— Quem você está chamando de incompetente?
Mark explodiu.
— Certo, sou incompetente! Então por que veio até aqui, se você tem seu próprio médico de família?
Mark se levantou para sair, irritado, mas voltou depois de alguns passos, mostrando um dedo para Tiago com um olhar astuto:
— Eu tenho uma pomada para hematomas que é muito melhor que as comuns. Custa isso aqui.
— Por que não vai assaltar um banco? — disse Tiago, lançando-lhe um olhar frio e se levantando para ir embora.
Mark o segurou rapidamente, suavizando o tom:
— Que tal você me dever um favor, então? Me paga depois.
Ele se virou e foi até o armário de medicamentos, pegando um tubo de pomada.
— Aplique várias vezes ao dia. Vai ajudar o hematoma a desaparecer mais rápido.
Tiago pegou a pomada e se virou para sair.
— Espere! — chamou Mark, entregando-lhe outro tubo idêntico. — Leve este para o Enrique. O ferimento dele também precisa.
— Ele não precisa — disse Tiago sem se virar, saindo do laboratório sem parar.
No dia seguinte, às dez e meia da manhã, no saguão do Cartório de Registro Civil, Isabela já havia pegado uma senha.
Ela olhou para o relógio. Tiago ainda não havia chegado. Quando estava prestes a pegar o celular para ligar, viu o homem entrando pela porta, com seu porte elegante de sempre, mas que já não despertava nela o mesmo encanto de antes.
Isabela desviou o olhar e, em silêncio, tirou da bolsa a carteira de identidade, certidão de casamento e outros documentos. Seus dedos se apertaram levemente, mas sem hesitação.
Logo, o número deles foi chamado.
A funcionária pegou os documentos e, conforme as regras, um divórcio consensual como o deles deveria passar por um período de reflexão. Mas Estela já havia pedido a Adrian Barros para intervir, então a funcionária apenas olhou para os dois e perguntou:
— Têm certeza?
— Sim — a voz de Isabela era baixa, mas firme.

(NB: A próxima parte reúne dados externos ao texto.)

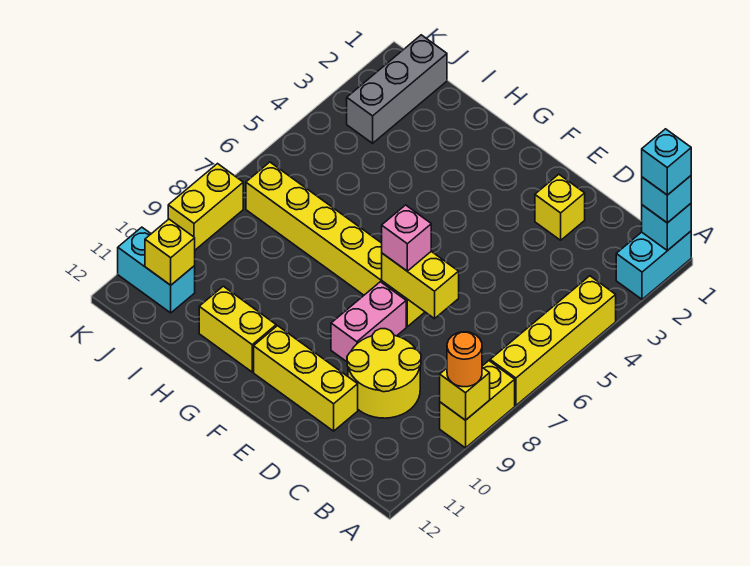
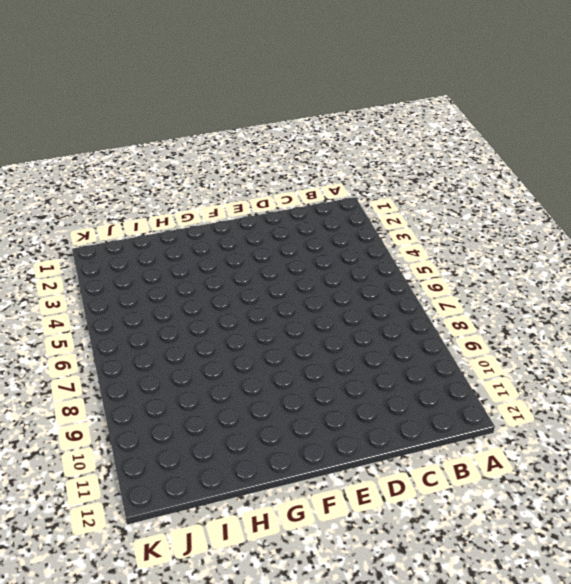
none -> cyan brick A1:A2 level 1
none -> yellow brick A4:A7 level 1
none -> yellow brick A8:A9 level 1

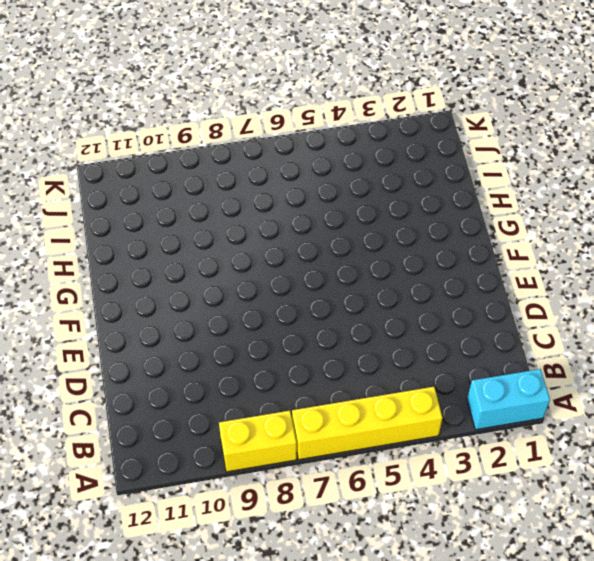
none -> yellow round brick C9:D10 level 1
none -> yellow brick D2 level 1
none -> yellow brick D11:F11 level 1

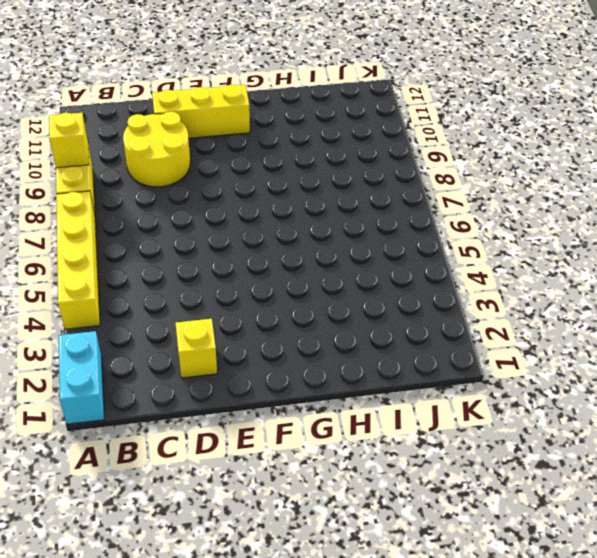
none -> yellow brick E7:J7 level 1
none -> pink brick E8:E9 level 1
none -> yellow brick G11:H11 level 1

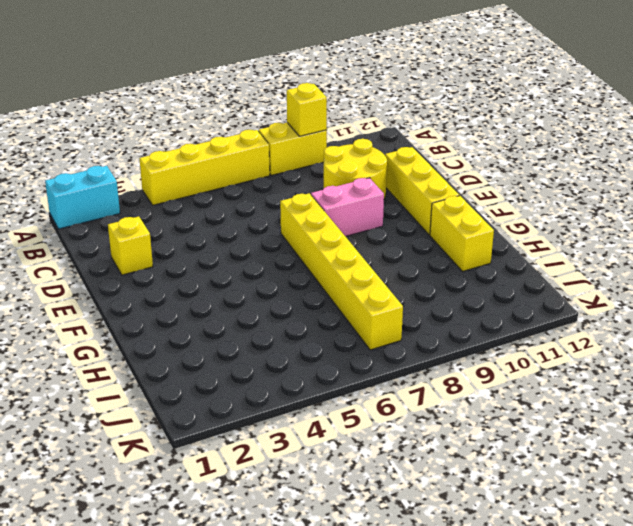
none -> grey brick J1:J3 level 1
none -> cyan brick J11:K11 level 1
none -> yellow brick K8:K9 level 1

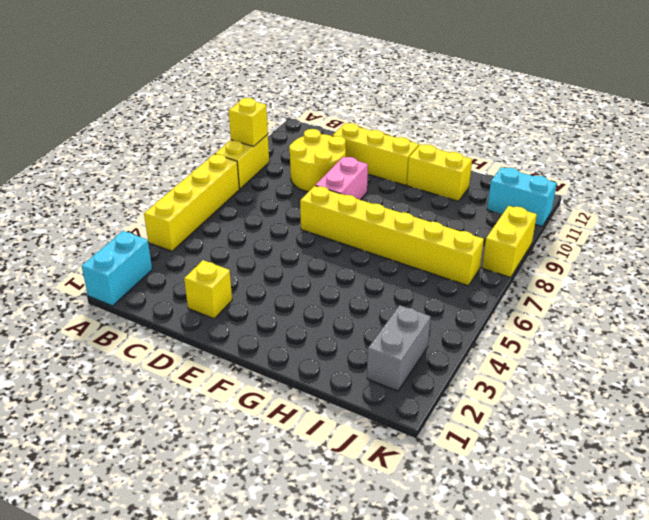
grey brick J2:J3 level 1 -> grey brick J1:J3 level 1
none -> cyan brick A1 level 2
none -> yellow brick D7:E7 level 2
none -> yellow brick J11 level 2

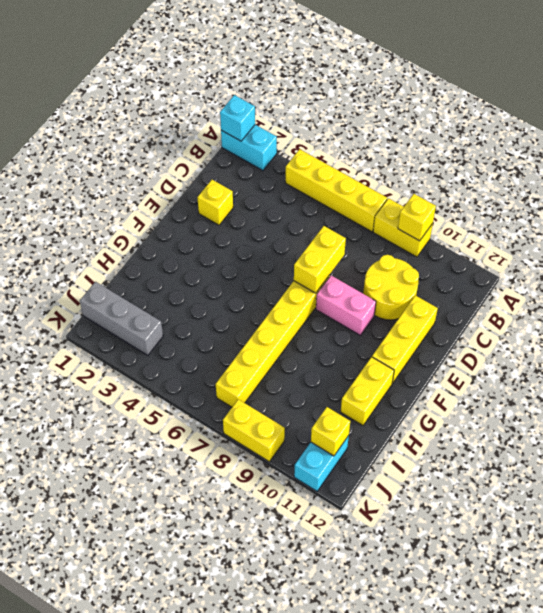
none -> cyan brick A1 level 3
none -> orange round brick A9 level 3
none -> pink brick E7 level 3

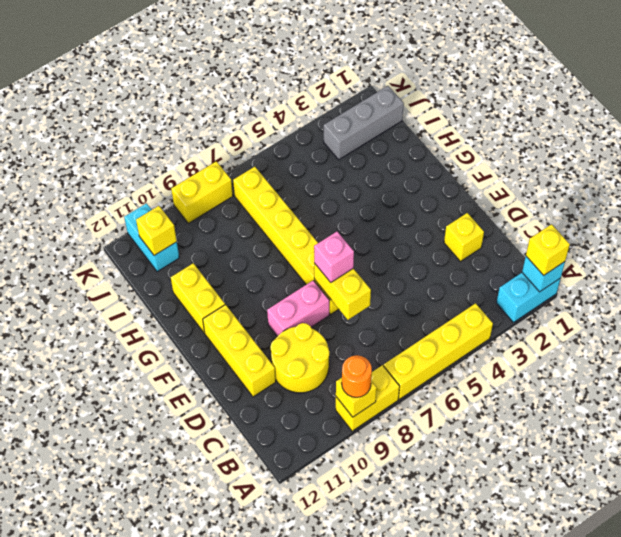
yellow brick A1 level 3 -> cyan brick A1 level 3
none -> cyan brick A1 level 4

Todas as ilusões e expectativas daquele casamento haviam se despedaçado no momento em que ela descobriu a verdade.
No momento em que abriu a porta, a luz do sol inundou seu rosto, e de repente, até o ar pareceu mais doce.
A partir daquele momento, não haveria mais Tiago em seu mundo, apenas ela e o bebê em seu ventre. Um novo começo.
Ela foi até o estacionamento e, de longe, viu Estela encostada no carro, segurando um buquê de girassóis vibrantes.
— Parabéns, Isabela.
Estela se aproximou, entregando-lhe as flores com um sorriso caloroso.
— Isabela, a partir de agora, que todos os seus dias sejam felizes.
— Eu só consegui chegar até aqui, ter essa nova vida, por sua causa — disse Isabela, segurando as flores, com os olhos marejados de gratidão.
Estela a abraçou suavemente.
— Foi você quem foi lúcida e corajosa o suficiente. Se não fosse por isso, eu não poderia ter ajudado. Isabela, você é incrível!
Não muito longe, Tiago observava a cena, especialmente o buquê brilhante nas mãos de Isabela. A visão era irritante e irônica. O divórcio a deixara realmente feliz; só faltava soltar fogos de artifício para comemorar.